This is the first of a three-part series about where I’m going with my life and work.
When I was around 10 years old, I got interested in drawing. Although my parents had divorced and my father had custody, I still saw my mother at times. She was delighted with my newfound interest in art.
My father didn’t think much of the idea, but my mother got a full-time artist — one of her old college friends — to come to our house in Anniston, Ala., and talk with me about how I could develop my skills. Nothing came of that and I barely thought of it for years.
I’ve been thinking lately that this was one of the first skirmishes in an inner war — one that has been both intellectual and spiritual — that’s gone on inside me ever since I was a child. My parents represented very different approaches to intellect and life and philosophy.
Neither approach is wrong or evil. Each has its advantages and disadvantages. Part of me is ruled by one and another part is ruled by the other.

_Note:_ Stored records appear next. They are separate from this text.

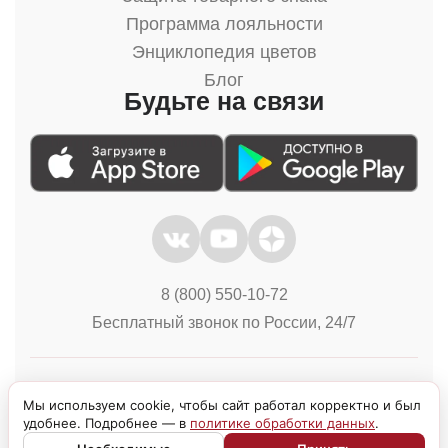
Программа лояльности
Энциклопедия цветов
Блог
Будьте на связи
8 (800) 550-10-72
Бесплатный звонок по России, 24/7
Политика конфиденциальности
Куки
Мы используем cookie, чтобы сайт работал корректно и был
удобнее. Подробнее — в
политике обработки данных
.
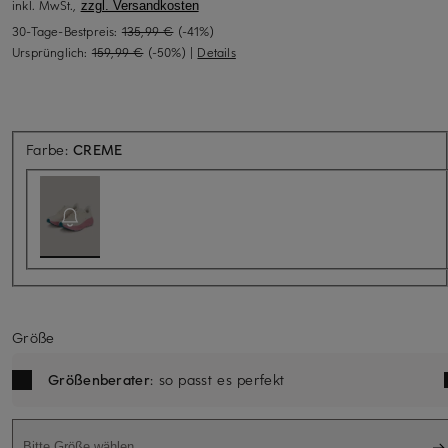
inkl. MwSt.,
zzgl. Versandkosten
30-Tage-Bestpreis:
135,99 €
(-41%)
Ursprünglich:
159,99 €
(-50%)
|
Details
Aktuell nicht verfügbar
Farbe:
CREME
Größe
Größenberater
: so passt es perfekt
Bitte Größe wählen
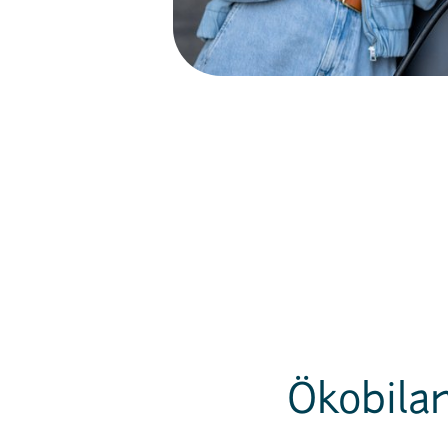
Ökobilan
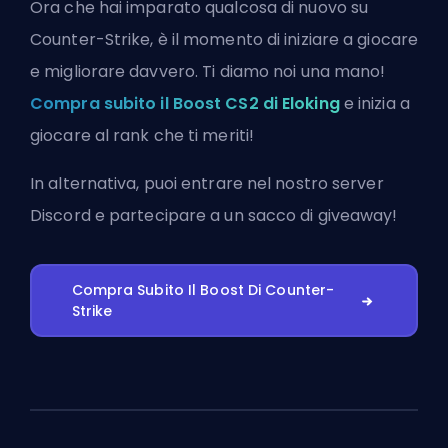
Ora che hai imparato qualcosa di nuovo su
Counter-Strike, è il momento di iniziare a giocare
e migliorare davvero. Ti diamo noi una mano!
Compra subito il Boost CS2 di Eloking
e inizia a
giocare al rank che ti meriti!
In alternativa, puoi
entrare nel nostro server
Discord
e partecipare a un sacco di giveaway!
Compra Subito Il Boost Di Counter-
Strike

They’re both essential parts of me.
But for most of my life, I’ve followed my father’s rational and factual approach. It was about making direct arguments and seeing the world in concrete and practical terms. My mother’s approach was more artistic and abstract. Even mystical. It was about intuition and following what felt right.
It’s easier to make it in the world if you’re able to live by my father’s rules. But I’m slowly concluding that this pragmatic approach will never work for me. I’ve admitted this before. Several times. But I keep getting scared of the alternative.
I’m terrified to say this, but I fear that I’ll never have any peace until I follow my mother’s more intuitive and abstract path — right over the artistic cliff into the world of creation.